#### What you should do:
An exact copy of the entries is required, excluding any pictures.

*** Begin section ***

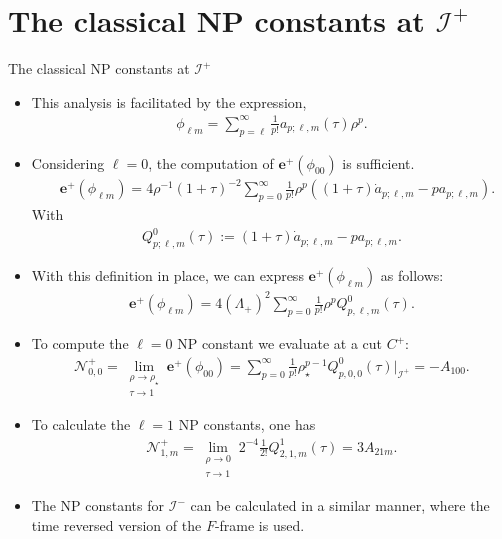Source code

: \documentclass{beamer}
\theoremstyle{remark}
\theoremstyle{plain}
\theoremstyle{plain}
\begin{document}
\section{The classical NP constants at $\mathscr{I}^{+}$}
\begin{frame}{The classical NP constants at $\mathscr{I}^{+}$}
  \begin{itemize}
    \item This analysis is facilitated by the expression,
    \begin{align*}
      \phi_{\ell m}= \sum_{p=\ell}^{\infty}\frac{1}{p!}a_{p;\ell,m}(\tau)\rho^{p}.
    \end{align*}
    \item Considering $\ell=0$, the computation of $\boldsymbol{e}^{+}(\phi_{00})$ is sufficient.
    \begin{align}
      & \boldsymbol{e}^{+}(\phi_{\ell m}) = 4 \rho^{-1}(1+\tau)^{-2}\sum_{p=0}^{\infty} \frac{1}{p!}\rho^p((1+\tau)\dot{a}_{p;\ell,m}-p a_{p;\ell,m}). \nonumber
    \end{align}
    With
    \begin{align}
      Q^{0}_{p;\ell,m}(\tau):=(1+\tau)\dot{a}_{p;\ell,m}-p a_{p;\ell,m}. \nonumber
    \end{align}
    \item With this definition in place, we can express $\boldsymbol{e}^{+}(\phi_{\ell m})$ as follows:
    \begin{align}
      \boldsymbol{e}^{+}(\phi_{\ell m}) = 4 (\Lambda_{+})^{2}\sum_{p=0}^{\infty} \frac{1}{p!}\rho^{p}Q^{0}_{p,\ell,m}(\tau). \nonumber
    \end{align}
  \end{itemize}
\end{frame}

\begin{frame}
  \begin{itemize}
    \item To compute the $\ell=0$ NP constant we evaluate at a cut ${C}^{+}$:
    \begin{align}
      \mathcal{N}^{+}_{0,0}= \lim_{\substack{\rho \to \rho_{\star} \\ \tau \to 1}}  \boldsymbol{e}^{+}(\phi_{00}) =\sum_{p=0}^{\infty} \frac{1}{p!}\rho^{p-1}_{\star}Q^{0}_{p,0,0}(\tau)|_{\mathscr{I}^{+}} = -A_{100}. \nonumber
    \end{align}
    \item To calculate the $\ell = 1$ NP constants, one has\\
    \begin{align}
      \mathcal{N}^{+}_{1,m} = \lim _{\substack{\rho \rightarrow 0 \\ \tau \rightarrow 1}}2^{-4} \frac{1}{2 !} Q^{1}_{2, 1, m}(\tau) = 3A_{21m}. \nonumber
    \end{align}
    \item The NP constants for $\mathscr{I}^{-}$ can be calculated in a similar manner, where the time reversed version of the $F$-frame is used.
  \end{itemize}
\end{frame}
\end{document}
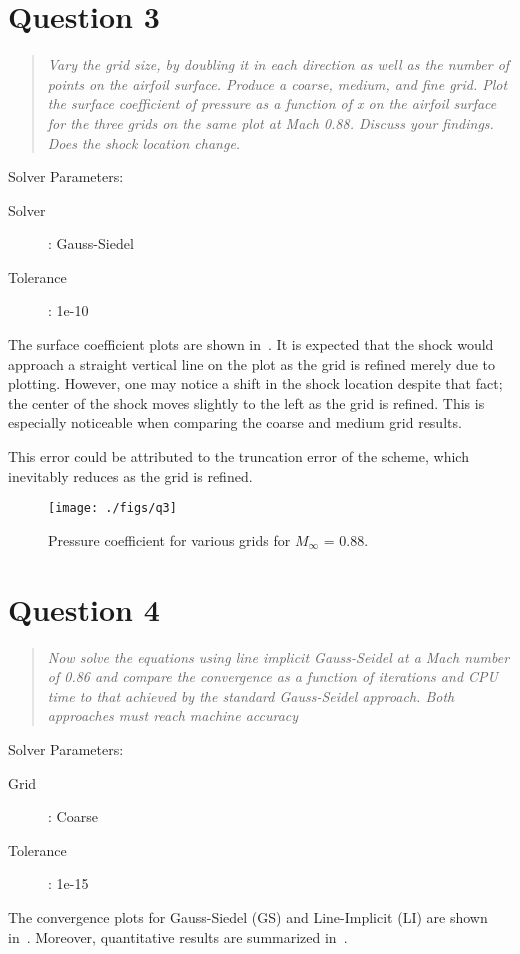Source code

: \documentclass{SelimArticle}
\begin{document}
\section{Question 3}
\begin{quote}
    \textit{Vary the grid size, by doubling it in each direction as well as the number of points on
    the airfoil surface. Produce a coarse, medium, and fine grid. Plot the surface coefficient
of pressure as a function of x on the airfoil surface for the three grids on the same plot
at Mach 0.88. Discuss your findings. Does the shock location change.}
\end{quote}
Solver Parameters:
\begin{description}
    \item[Solver]: Gauss-Siedel
    \item[Tolerance]: 1e-10
\end{description}
The surface coefficient plots are shown in~. It is expected that the shock would
approach a straight vertical line on the plot as the grid is refined merely due to plotting.
However, one may notice a shift in the shock location despite that fact; the center of the
shock moves slightly to the left as the grid is refined. This is especially noticeable
when comparing the coarse and medium grid results.

This error could be attributed to the truncation error of the scheme, which inevitably reduces
as the grid is refined.

\begin{figure}
    \centering
    \texttt{[image: ./figs/q3]}
    \caption{Pressure coefficient for various grids for $M_\infty$ = 0.88.}\label{fig:q3}
\end{figure}

\newpage
\section{Question 4}
\begin{quote}
    \textit{Now solve the equations using line implicit Gauss-Seidel at a Mach number of 0.86 and
    compare the convergence as a function of iterations and CPU time to that achieved by
the standard Gauss-Seidel approach. Both approaches must reach machine accuracy}
\end{quote}
Solver Parameters:
\begin{description}
    \item[Grid]: Coarse
    \item[Tolerance]: 1e-15
\end{description}
The convergence plots for Gauss-Siedel (GS) and Line-Implicit (LI) are shown in~.
Moreover, quantitative results are summarized in~.
\end{document}
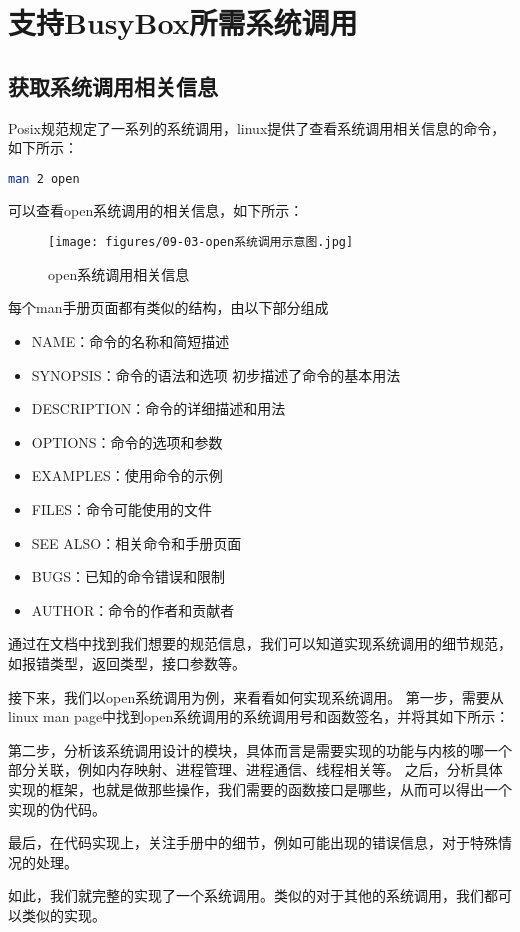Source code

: \section{支持BusyBox所需系统调用}
\subsection{获取系统调用相关信息}
Posix规范规定了一系列的系统调用，linux提供了查看系统调用相关信息的命令，如下所示：
\begin{lstlisting}[language=bash]
    man 2 open 
\end{lstlisting}
可以查看open系统调用的相关信息，如下所示：
\begin{figure}[H]
  \centering
  \texttt{[image: figures/09-03-open系统调用示意图.jpg]}
  \caption{open系统调用相关信息}
  \label{fig:open_syscall}
\end{figure}
每个man手册页面都有类似的结构，由以下部分组成
\begin{itemize}
    \item NAME：命令的名称和简短描述
    \item SYNOPSIS：命令的语法和选项 初步描述了命令的基本用法
    \item DESCRIPTION：命令的详细描述和用法
    \item OPTIONS：命令的选项和参数
    \item EXAMPLES：使用命令的示例
    \item FILES：命令可能使用的文件
    \item SEE ALSO：相关命令和手册页面
    \item BUGS：已知的命令错误和限制
    \item AUTHOR：命令的作者和贡献者
\end{itemize}
通过在文档中找到我们想要的规范信息，我们可以知道实现系统调用的细节规范，如报错类型，返回类型，接口参数等。

接下来，我们以open系统调用为例，来看看如何实现系统调用。
第一步，需要从linux man page中找到open系统调用的系统调用号和函数签名，并将其如下所示：

第二步，分析该系统调用设计的模块，具体而言是需要实现的功能与内核的哪一个部分关联，例如内存映射、进程管理、进程通信、线程相关等。
之后，分析具体实现的框架，也就是做那些操作，我们需要的函数接口是哪些，从而可以得出一个实现的伪代码。

最后，在代码实现上，关注手册中的细节，例如可能出现的错误信息，对于特殊情况的处理。

如此，我们就完整的实现了一个系统调用。类似的对于其他的系统调用，我们都可以类似的实现。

*** End section ***

#### Task solution:
Source code

: \documentclass{beamer}
\theoremstyle{remark}
\theoremstyle{plain}
\theoremstyle{plain}
\begin{document}
\section{The classical NP constants at $\mathscr{I}^{+}$}
\begin{frame}{The classical NP constants at $\mathscr{I}^{+}$}
  \begin{itemize}
    \item This analysis is facilitated by the expression,
    \begin{align*}
      \phi_{\ell m}= \sum_{p=\ell}^{\infty}\frac{1}{p!}a_{p;\ell,m}(\tau)\rho^{p}.
    \end{align*}
    \item Considering $\ell=0$, the computation of $\boldsymbol{e}^{+}(\phi_{00})$ is sufficient.
    \begin{align}
      & \boldsymbol{e}^{+}(\phi_{\ell m}) = 4 \rho^{-1}(1+\tau)^{-2}\sum_{p=0}^{\infty} \frac{1}{p!}\rho^p((1+\tau)\dot{a}_{p;\ell,m}-p a_{p;\ell,m}). \nonumber
    \end{align}
    With
    \begin{align}
      Q^{0}_{p;\ell,m}(\tau):=(1+\tau)\dot{a}_{p;\ell,m}-p a_{p;\ell,m}. \nonumber
    \end{align}
    \item With this definition in place, we can express $\boldsymbol{e}^{+}(\phi_{\ell m})$ as follows:
    \begin{align}
      \boldsymbol{e}^{+}(\phi_{\ell m}) = 4 (\Lambda_{+})^{2}\sum_{p=0}^{\infty} \frac{1}{p!}\rho^{p}Q^{0}_{p,\ell,m}(\tau). \nonumber
    \end{align}
  \end{itemize}
\end{frame}

\begin{frame}
  \begin{itemize}
    \item To compute the $\ell=0$ NP constant we evaluate at a cut ${C}^{+}$:
    \begin{align}
      \mathcal{N}^{+}_{0,0}= \lim_{\substack{\rho \to \rho_{\star} \\ \tau \to 1}}  \boldsymbol{e}^{+}(\phi_{00}) =\sum_{p=0}^{\infty} \frac{1}{p!}\rho^{p-1}_{\star}Q^{0}_{p,0,0}(\tau)|_{\mathscr{I}^{+}} = -A_{100}. \nonumber
    \end{align}
    \item To calculate the $\ell = 1$ NP constants, one has\\
    \begin{align}
      \mathcal{N}^{+}_{1,m} = \lim _{\substack{\rho \rightarrow 0 \\ \tau \rightarrow 1}}2^{-4} \frac{1}{2 !} Q^{1}_{2, 1, m}(\tau) = 3A_{21m}. \nonumber
    \end{align}
    \item The NP constants for $\mathscr{I}^{-}$ can be calculated in a similar manner, where the time reversed version of the $F$-frame is used.
  \end{itemize}
\end{frame}
\end{document}
Source code

: \documentclass{SelimArticle}
\begin{document}
\section{Question 3}
\begin{quote}
    \textit{Vary the grid size, by doubling it in each direction as well as the number of points on
    the airfoil surface. Produce a coarse, medium, and fine grid. Plot the surface coefficient
of pressure as a function of x on the airfoil surface for the three grids on the same plot
at Mach 0.88. Discuss your findings. Does the shock location change.}
\end{quote}
Solver Parameters:
\begin{description}
    \item[Solver]: Gauss-Siedel
    \item[Tolerance]: 1e-10
\end{description}
The surface coefficient plots are shown in~. It is expected that the shock would
approach a straight vertical line on the plot as the grid is refined merely due to plotting.
However, one may notice a shift in the shock location despite that fact; the center of the
shock moves slightly to the left as the grid is refined. This is especially noticeable
when comparing the coarse and medium grid results.

This error could be attributed to the truncation error of the scheme, which inevitably reduces
as the grid is refined.

\begin{figure}
    \centering
    \texttt{[image: ./figs/q3]}
    \caption{Pressure coefficient for various grids for $M_\infty$ = 0.88.}\label{fig:q3}
\end{figure}

\newpage
\section{Question 4}
\begin{quote}
    \textit{Now solve the equations using line implicit Gauss-Seidel at a Mach number of 0.86 and
    compare the convergence as a function of iterations and CPU time to that achieved by
the standard Gauss-Seidel approach. Both approaches must reach machine accuracy}
\end{quote}
Solver Parameters:
\begin{description}
    \item[Grid]: Coarse
    \item[Tolerance]: 1e-15
\end{description}
The convergence plots for Gauss-Siedel (GS) and Line-Implicit (LI) are shown in~.
Moreover, quantitative results are summarized in~.
\end{document}
Source code

: \section{支持BusyBox所需系统调用}
\subsection{获取系统调用相关信息}
Posix规范规定了一系列的系统调用，linux提供了查看系统调用相关信息的命令，如下所示：
\begin{lstlisting}[language=bash]
    man 2 open 
\end{lstlisting}
可以查看open系统调用的相关信息，如下所示：
\begin{figure}[H]
  \centering
  \texttt{[image: figures/09-03-open系统调用示意图.jpg]}
  \caption{open系统调用相关信息}
  \label{fig:open_syscall}
\end{figure}
每个man手册页面都有类似的结构，由以下部分组成
\begin{itemize}
    \item NAME：命令的名称和简短描述
    \item SYNOPSIS：命令的语法和选项 初步描述了命令的基本用法
    \item DESCRIPTION：命令的详细描述和用法
    \item OPTIONS：命令的选项和参数
    \item EXAMPLES：使用命令的示例
    \item FILES：命令可能使用的文件
    \item SEE ALSO：相关命令和手册页面
    \item BUGS：已知的命令错误和限制
    \item AUTHOR：命令的作者和贡献者
\end{itemize}
通过在文档中找到我们想要的规范信息，我们可以知道实现系统调用的细节规范，如报错类型，返回类型，接口参数等。

接下来，我们以open系统调用为例，来看看如何实现系统调用。
第一步，需要从linux man page中找到open系统调用的系统调用号和函数签名，并将其如下所示：

第二步，分析该系统调用设计的模块，具体而言是需要实现的功能与内核的哪一个部分关联，例如内存映射、进程管理、进程通信、线程相关等。
之后，分析具体实现的框架，也就是做那些操作，我们需要的函数接口是哪些，从而可以得出一个实现的伪代码。

最后，在代码实现上，关注手册中的细节，例如可能出现的错误信息，对于特殊情况的处理。

如此，我们就完整的实现了一个系统调用。类似的对于其他的系统调用，我们都可以类似的实现。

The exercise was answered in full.